Given this history, it is not surprising that China's rulers view the recent proliferation of unauthorized religious groups as the writing on the wall for their own decaying dynasty. As with their politically rebellious predecessors, many emergent religious groups today are highly mobilized by apocalyptic and millenarian doctrines. Some even espouse explicitly anti-regime beliefs, such as identifying China's communist party as the great harlot of the Book of Revelation.

Yet whatever challenges to governance such groups may present, China's history clearly shows that official repression merely exacerbates them. Persecution not only creates individual martyrs but forges theologies of martyrdom that shape entire religious movements. Today many of China's religious movements already display such tendencies. For example, individual persecution has become a valuable form of personal capital for religious leaders, who are often ranked by the number of arrests they have on their resume.

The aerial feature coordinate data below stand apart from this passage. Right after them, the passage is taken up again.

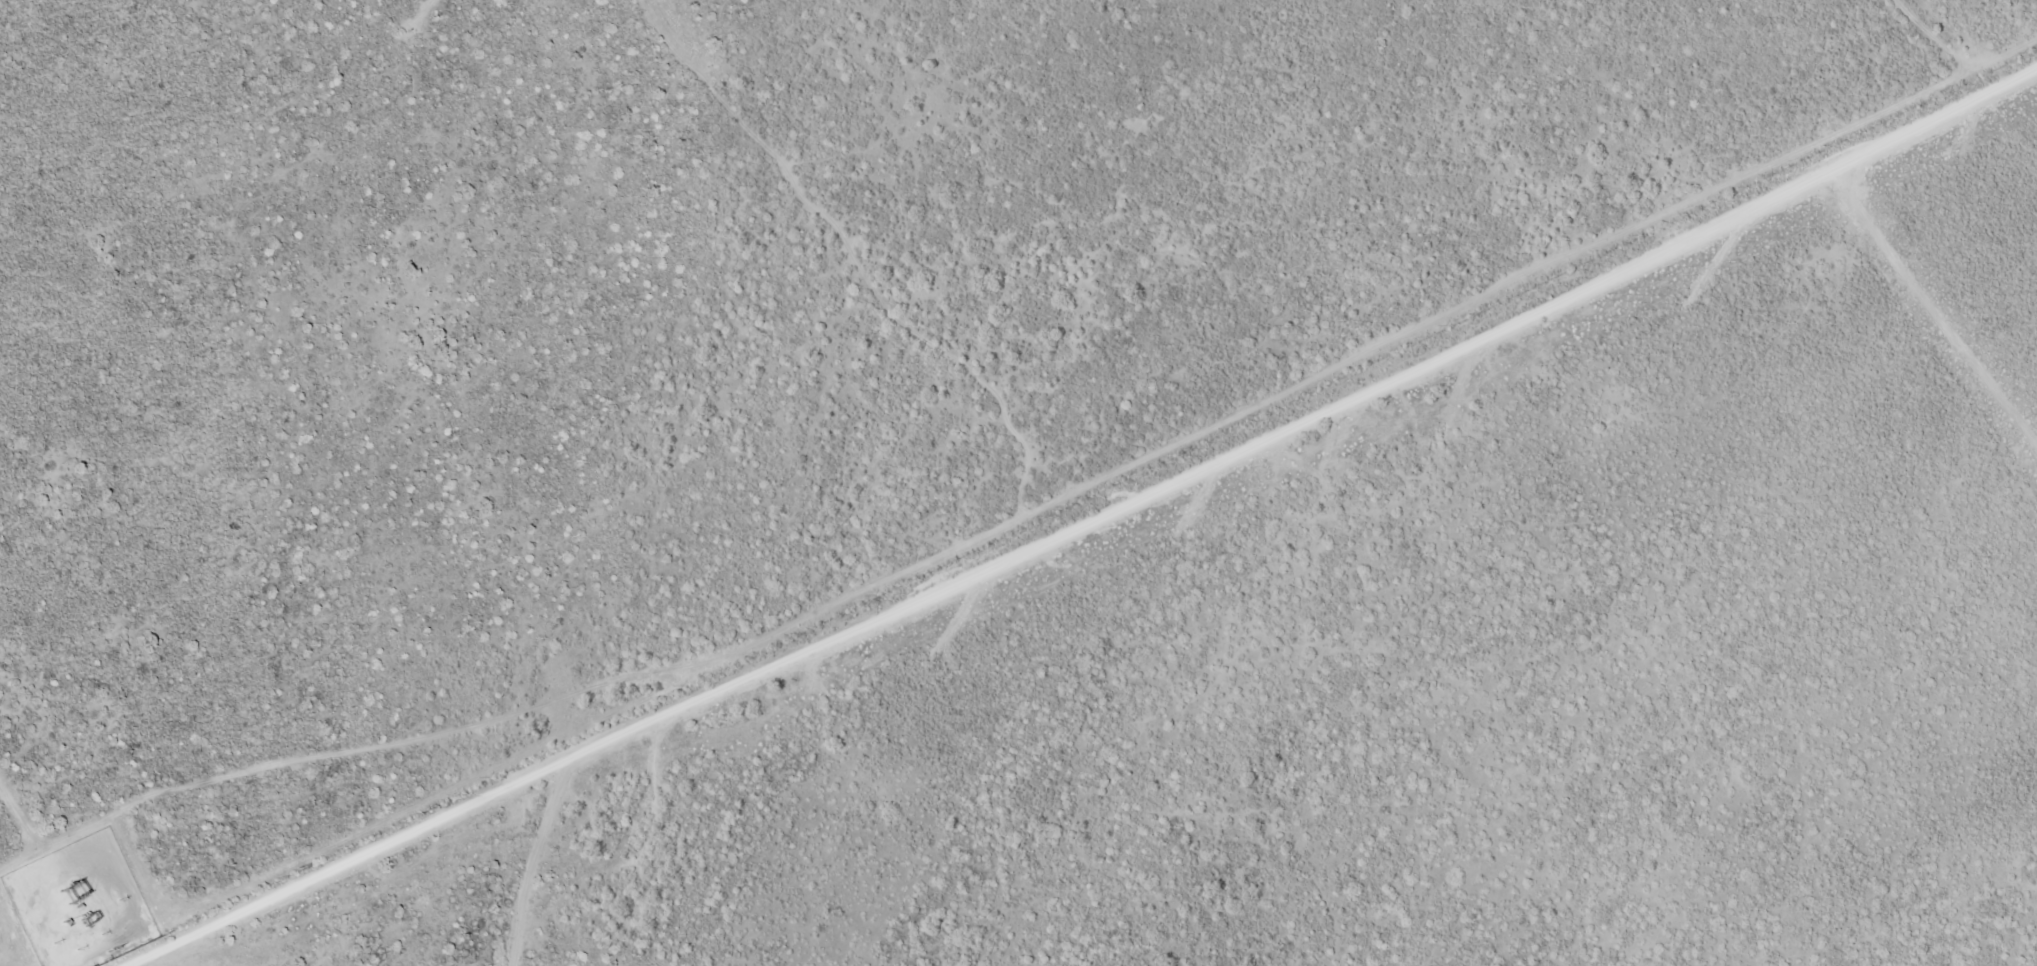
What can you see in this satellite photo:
road: (1931, 306)
road: (1089, 519)
road: (542, 854)
power tower: (66, 887)
power tower: (77, 901)
power substation: (79, 902)

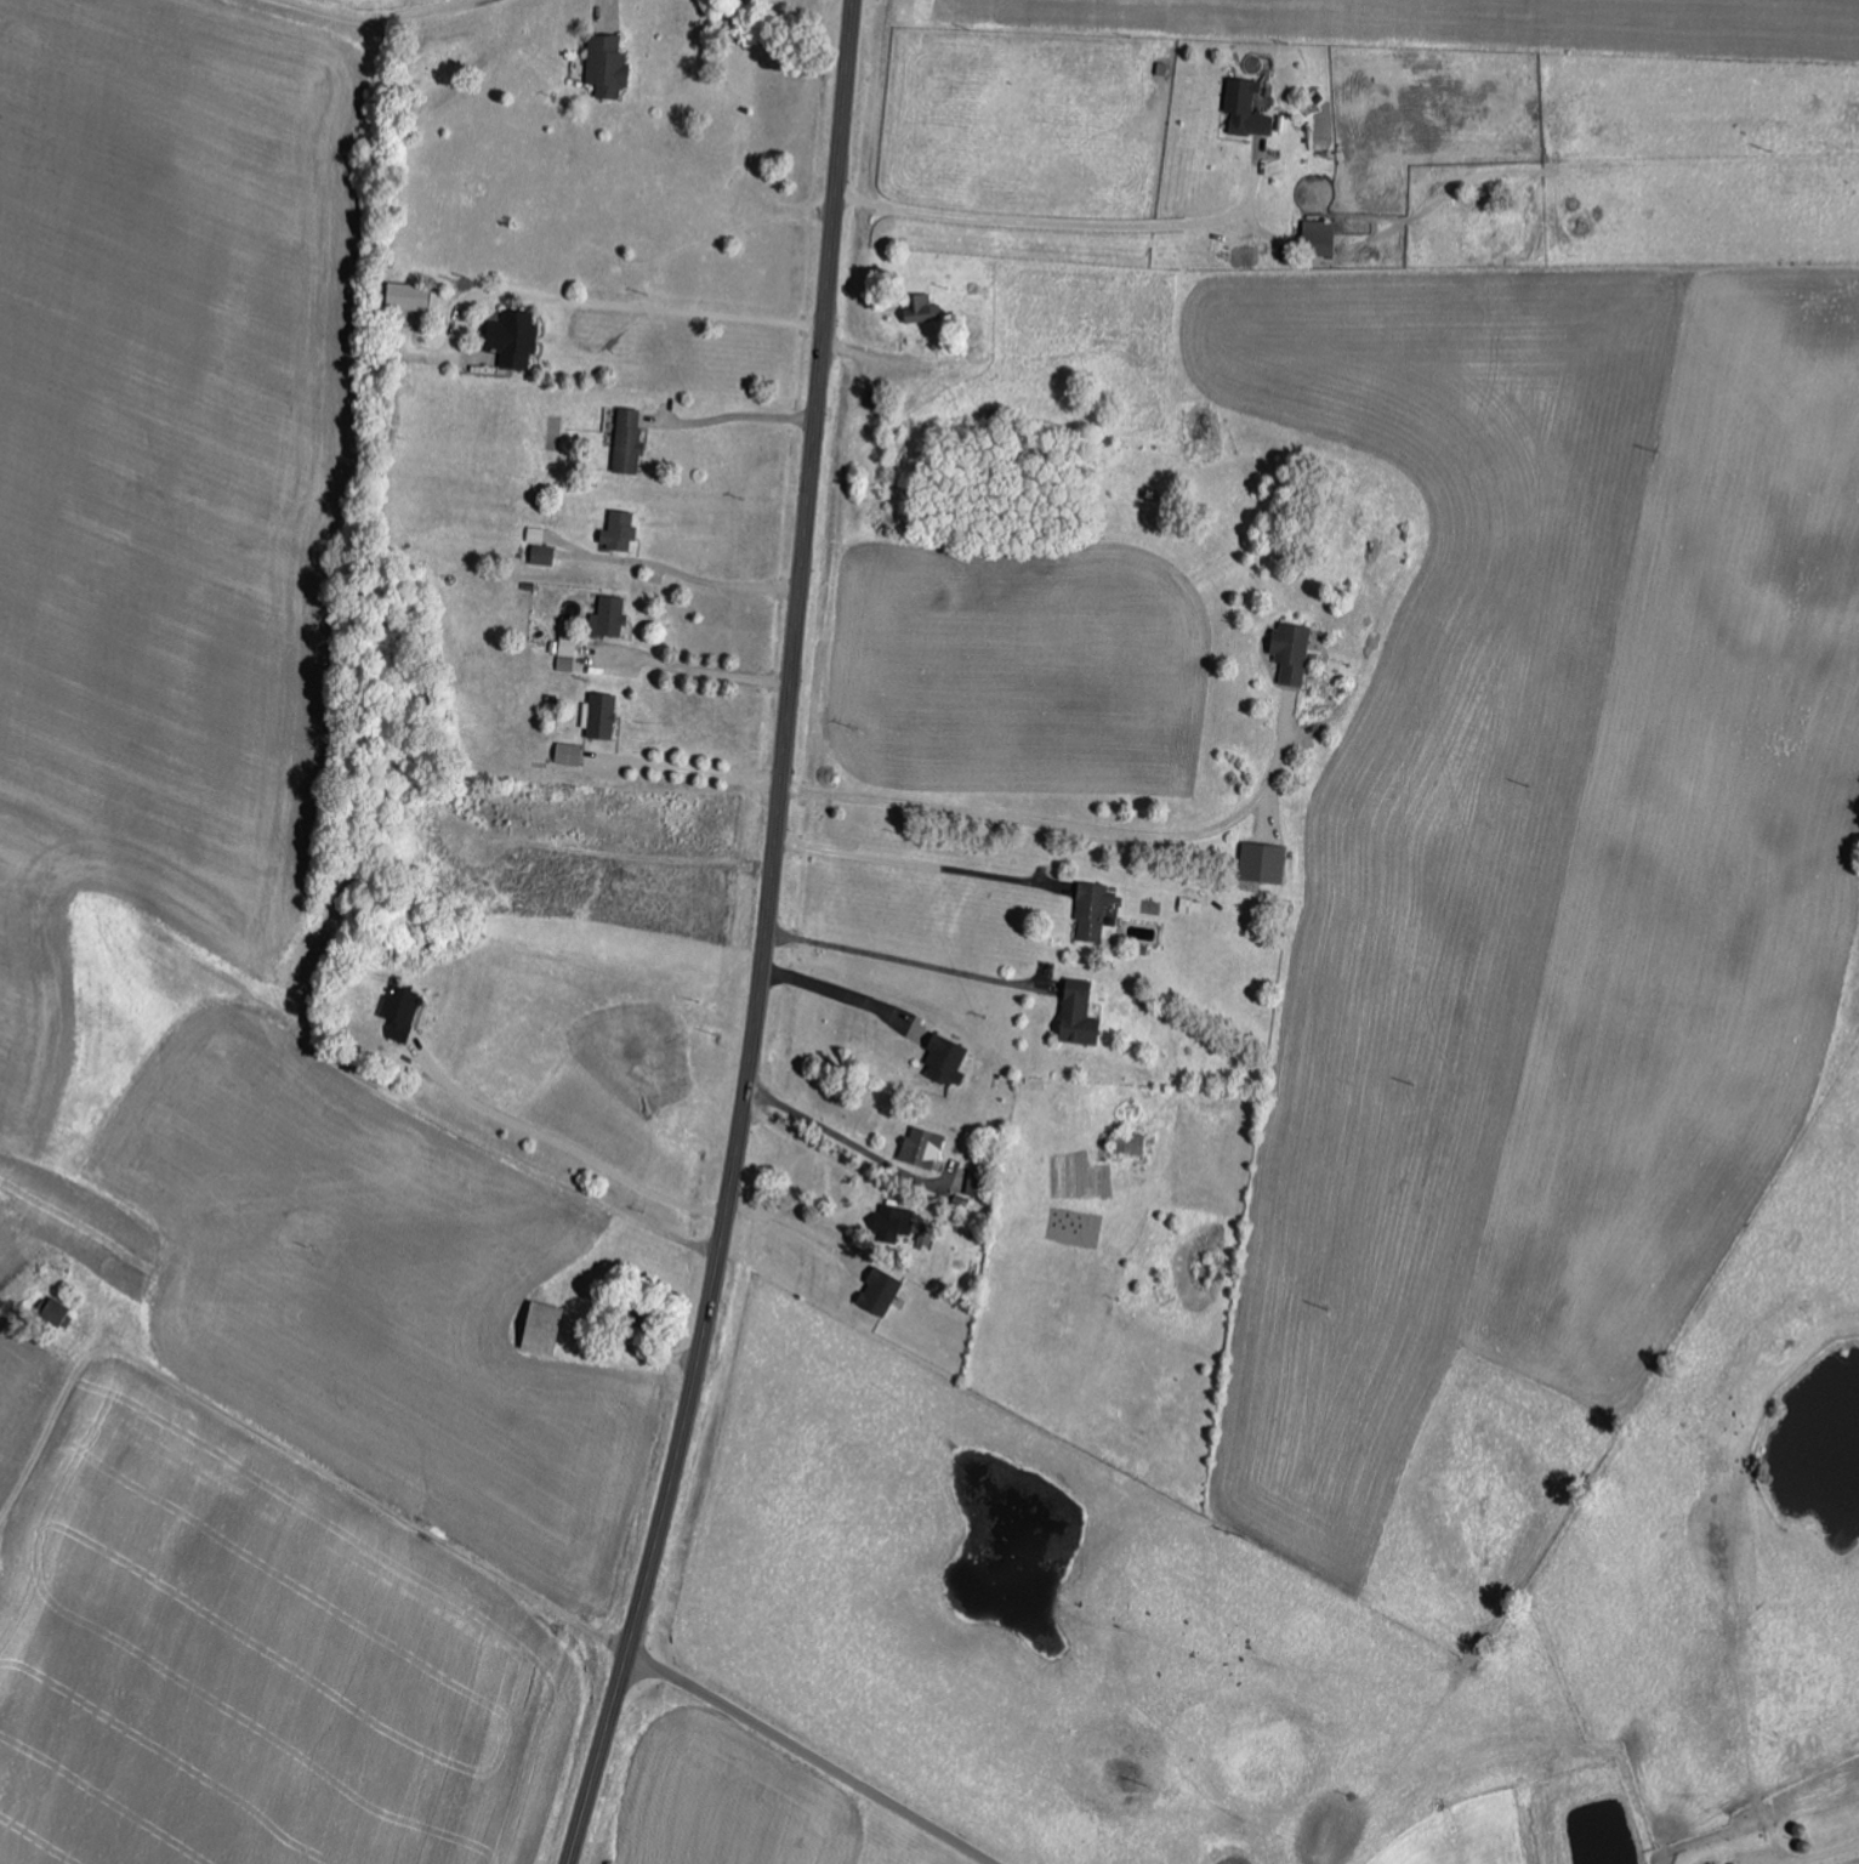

In addition to increasing the difficulty of domestic governance, the hard-line approach China's government has adopted toward unauthorized religious groups will further strain an already fragile U.S.-China relationship. American concern over violations of religious rights in China has risen sharply in recent years, moving to a front-burner issue in bilateral relations. Yet until now, the violations have been viewed as sporadic human rights abuses, addressed primarily on a case-by-case basis. The new evidence in this week's documents that China's suppression of unauthorized religious groups is systemic and that it originates with the nation's top leaders elevates the problem to a new level, and it will certainly force President Bush's hand in his dealings with China's leaders in Beijing.